Posting: The first Wednesday of every month is officially Insecure Writer’s Support Group day. Post your thoughts on your own blog. Talk about your doubts and the fears you have conquered. Discuss your struggles and triumphs. Offer a word of encouragement for others who are struggling. Visit others in the group and connect with your fellow writer - aim for a dozen new people each time. Be sure to link to this page and display the badge in your post.

Let’s rock the neurotic writing world!

Our Twitter hashtag is #IWSG

My awesome co-hosts for the April 1 posting of the IWSG will be Suzanne Furness, Tonja Drecker, Toi Thomas, Rachna Chhabria, Fundy Blue, and Donna Hole!

I've been contemplating an interesting concept: Do Less to Do More Better. (Yes, I know the grammar is suspect, but what can you do to something said all the time. <shrug>) So, what does it mean to me as a writer? That's the question that really hits home as I finish the WIP and start to polish it, enter contests, etc.
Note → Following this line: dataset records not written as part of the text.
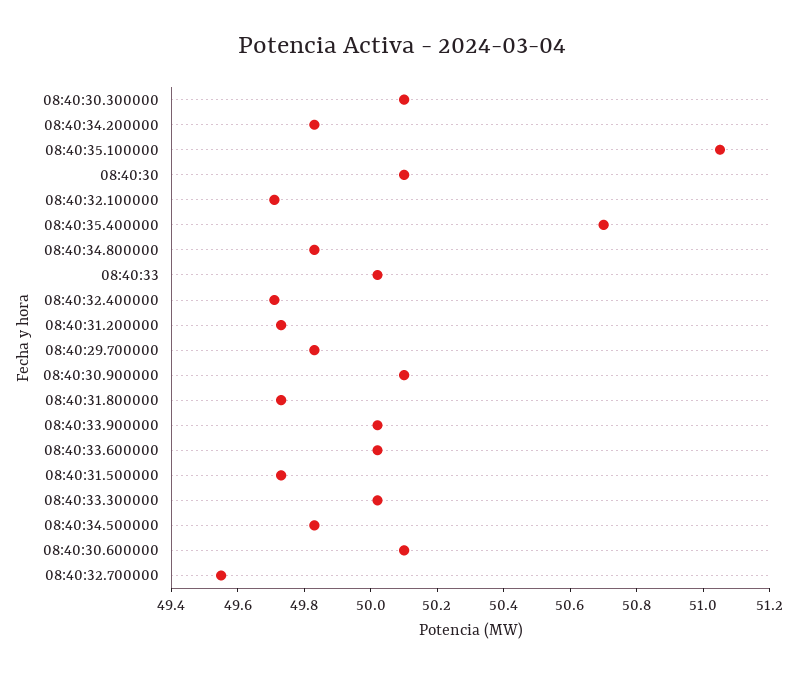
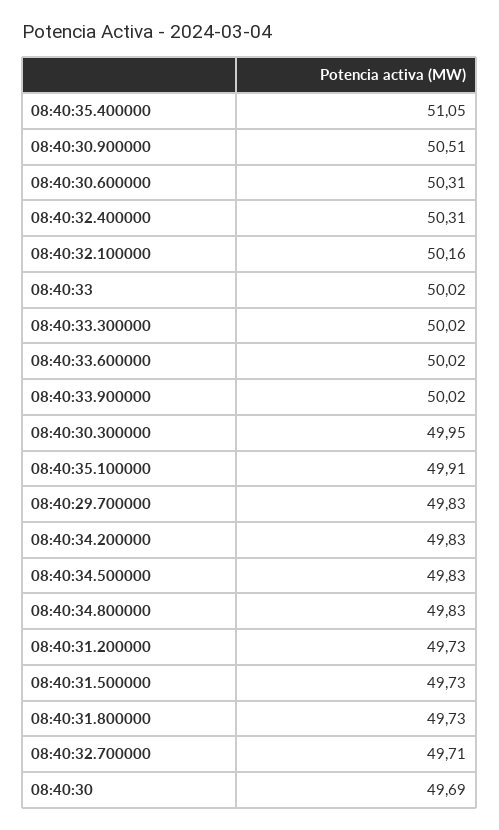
08:40:30.300000: 50.1 -> 49.95
08:40:35.100000: 51.05 -> 49.91
08:40:30: 50.1 -> 49.69
08:40:32.100000: 49.7 -> 50.16
08:40:35.400000: 50.7 -> 51.05
08:40:32.400000: 49.7 -> 50.31
08:40:30.900000: 50.1 -> 50.51
08:40:30.600000: 50.1 -> 50.31
08:40:32.700000: 49.55 -> 49.71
Writing is challenging enough without loading ourselves down with so many WIPs that we drown. We all know how it happens. When our brains are in a creative mode, we start spinning out SNI--"Shiny New Ideas" at a rapid rate. Our attention gets distracted, splintered, and scattered. Our insecurities are showing. We're so scared we'll forget the SNI, we forget that the first project--the main WIP--needs care and feeding. How many of us have had the old WIP wither and die on the vine because we got distracted by the latest SNI? <waves hand>

So, what to to? I'm trying to give up my insecurities by jotting down the SNI and any bits that spin off it. Then I return to the main WIP and head for the finish line. If I feel the urge to wander, I just jot the latest idea down, and get myself back in line. It's working so far and my main WIP is being polished and entered into contests. 

What about you? What do you do to keep from being drawn in by the SNIs of your world?